- **EXERCISE DETAILS**: What you write must match, character for character, the lines from the one with "cup: present [1356,667,1411,717]" down to the one with "candle: none [141,521,194,586]" in the listing below, minus its pictures.

- **INFORMATION GIVEN**:

■ ■ ■ ■ ■ ■ ■

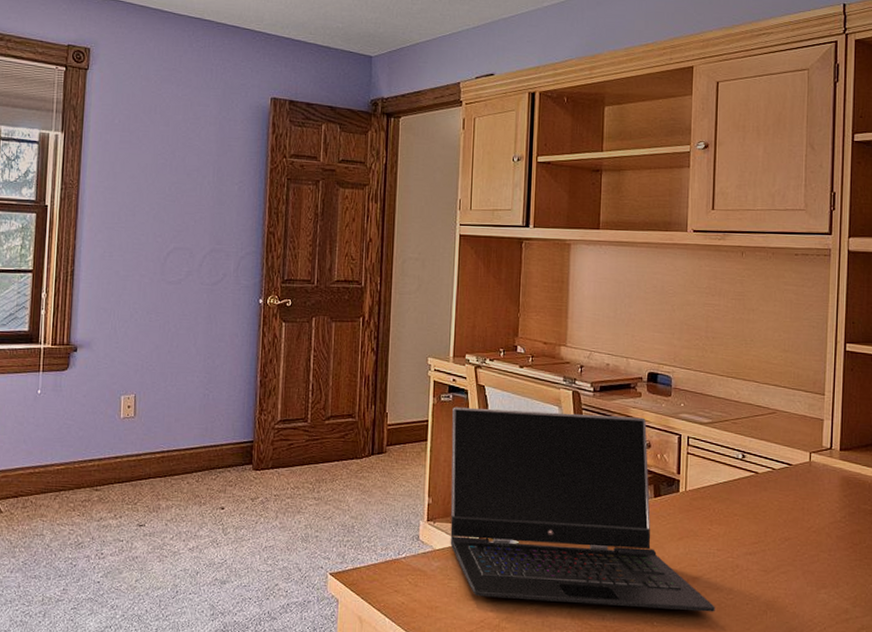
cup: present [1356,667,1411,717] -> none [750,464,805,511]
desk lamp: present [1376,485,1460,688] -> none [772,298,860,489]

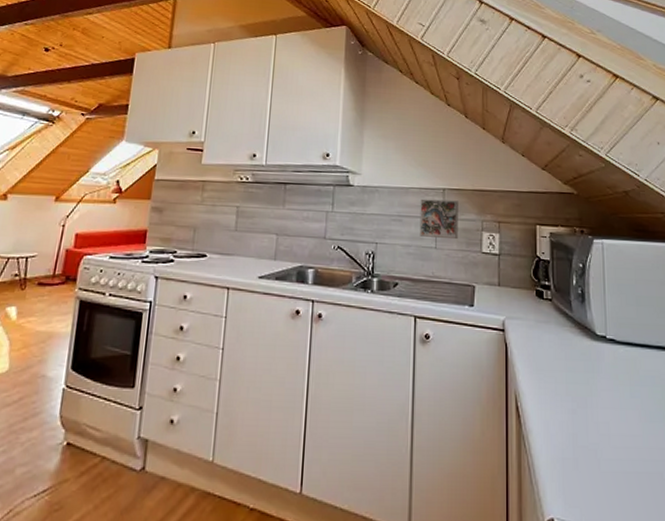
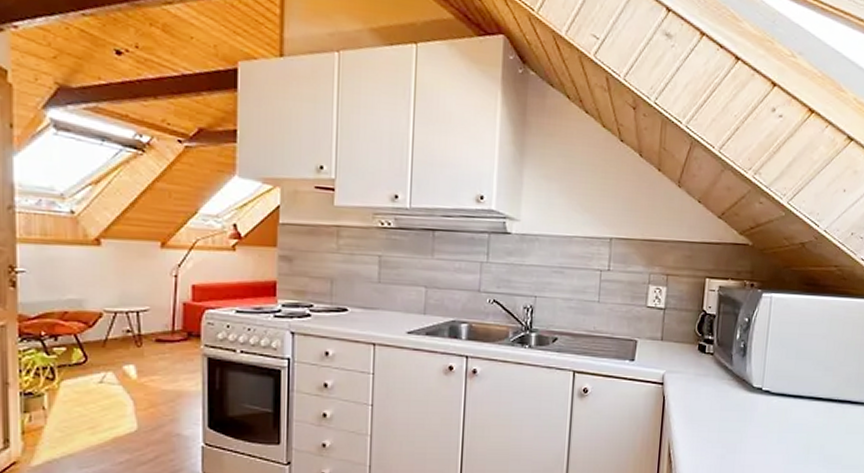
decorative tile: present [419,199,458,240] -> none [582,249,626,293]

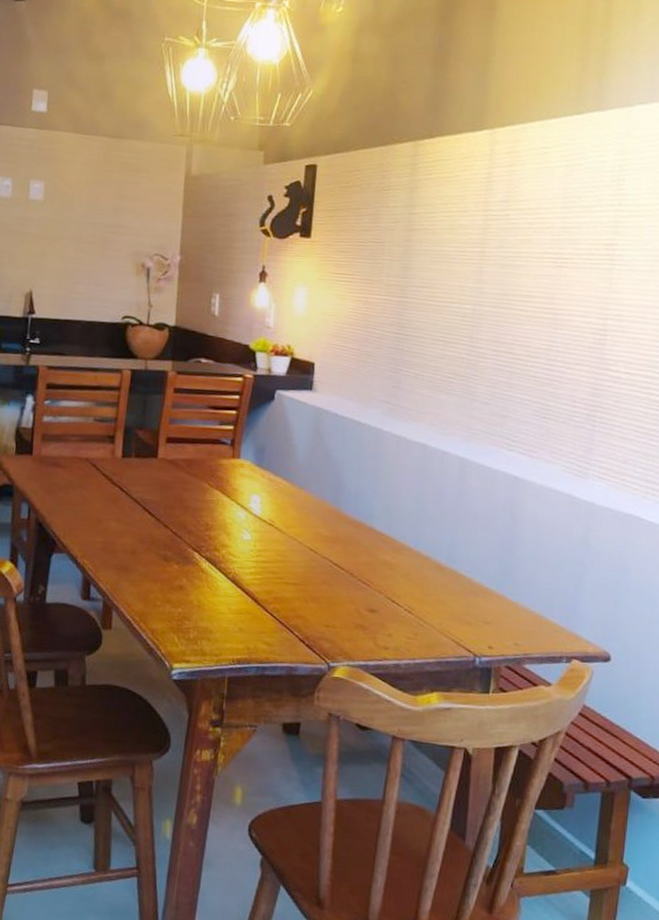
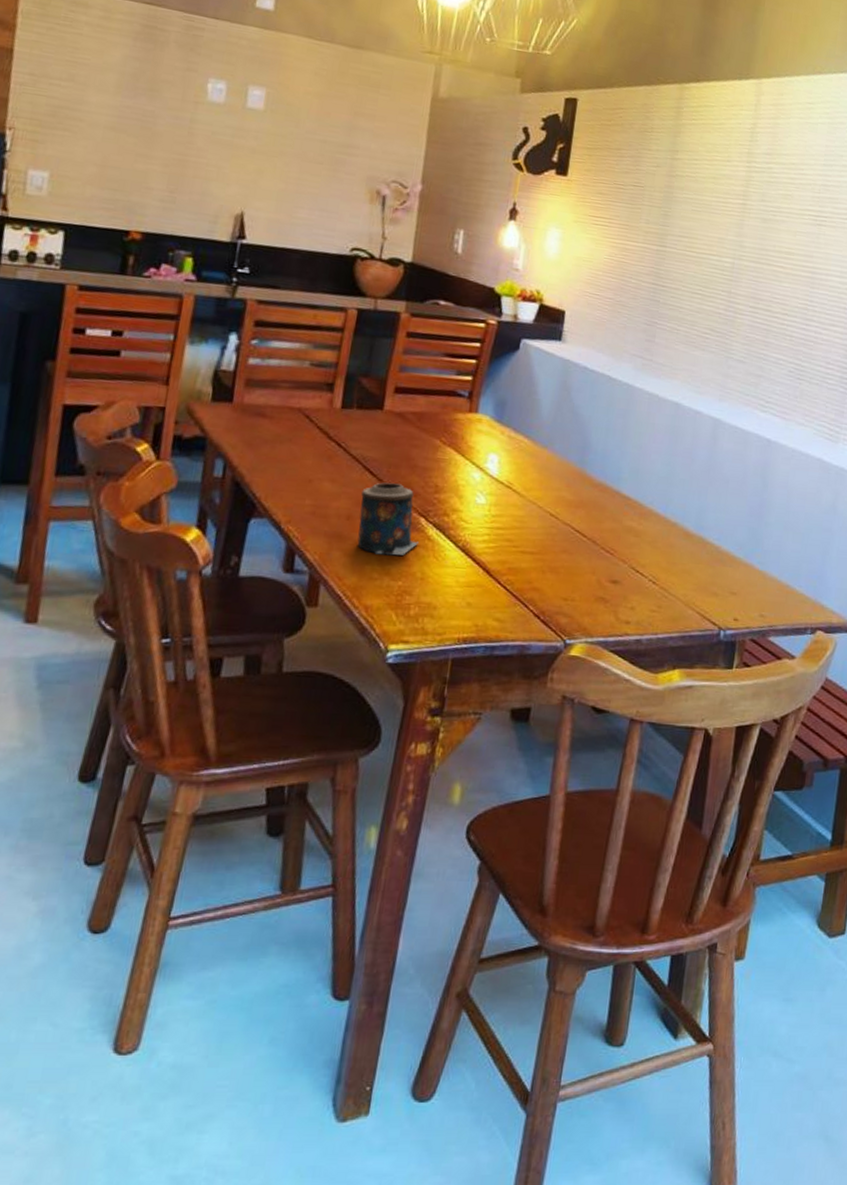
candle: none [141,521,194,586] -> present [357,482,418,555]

■ ■ ■ ■ ■ ■ ■

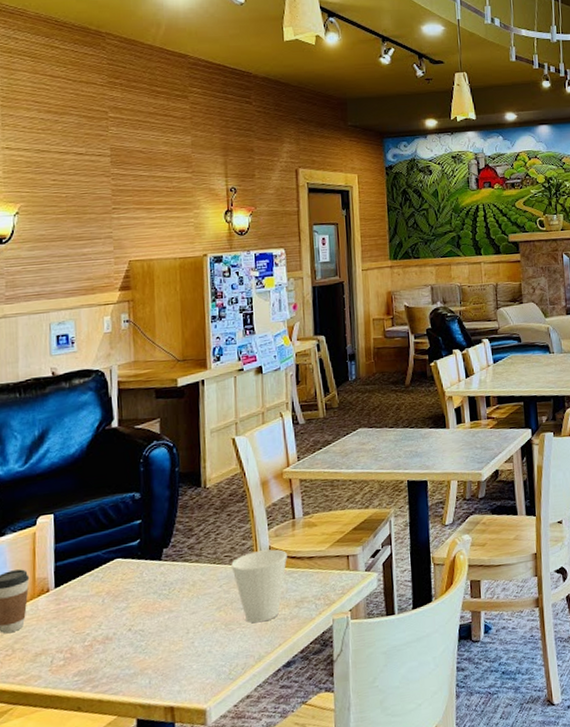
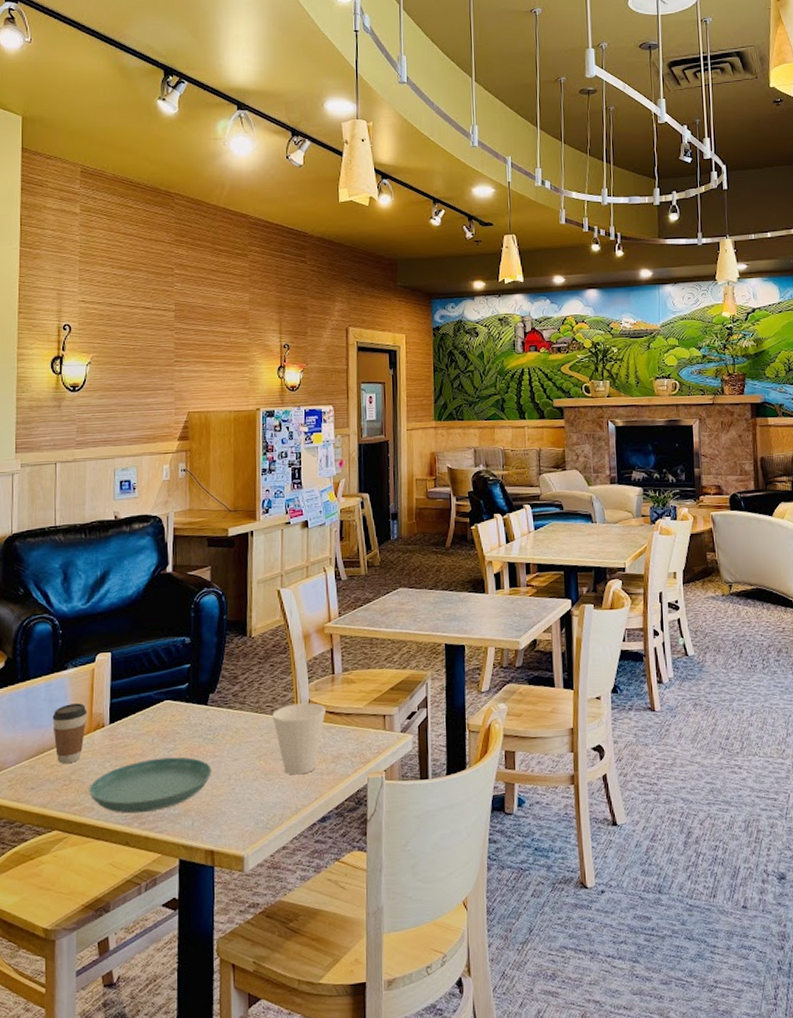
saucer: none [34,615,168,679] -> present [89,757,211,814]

■ ■ ■ ■ ■ ■ ■

- **OUTPUT BELOW**:
cup: present [1356,667,1411,717] -> none [750,464,805,511]
desk lamp: present [1376,485,1460,688] -> none [772,298,860,489]

decorative tile: present [419,199,458,240] -> none [582,249,626,293]

candle: none [141,521,194,586] -> present [357,482,418,555]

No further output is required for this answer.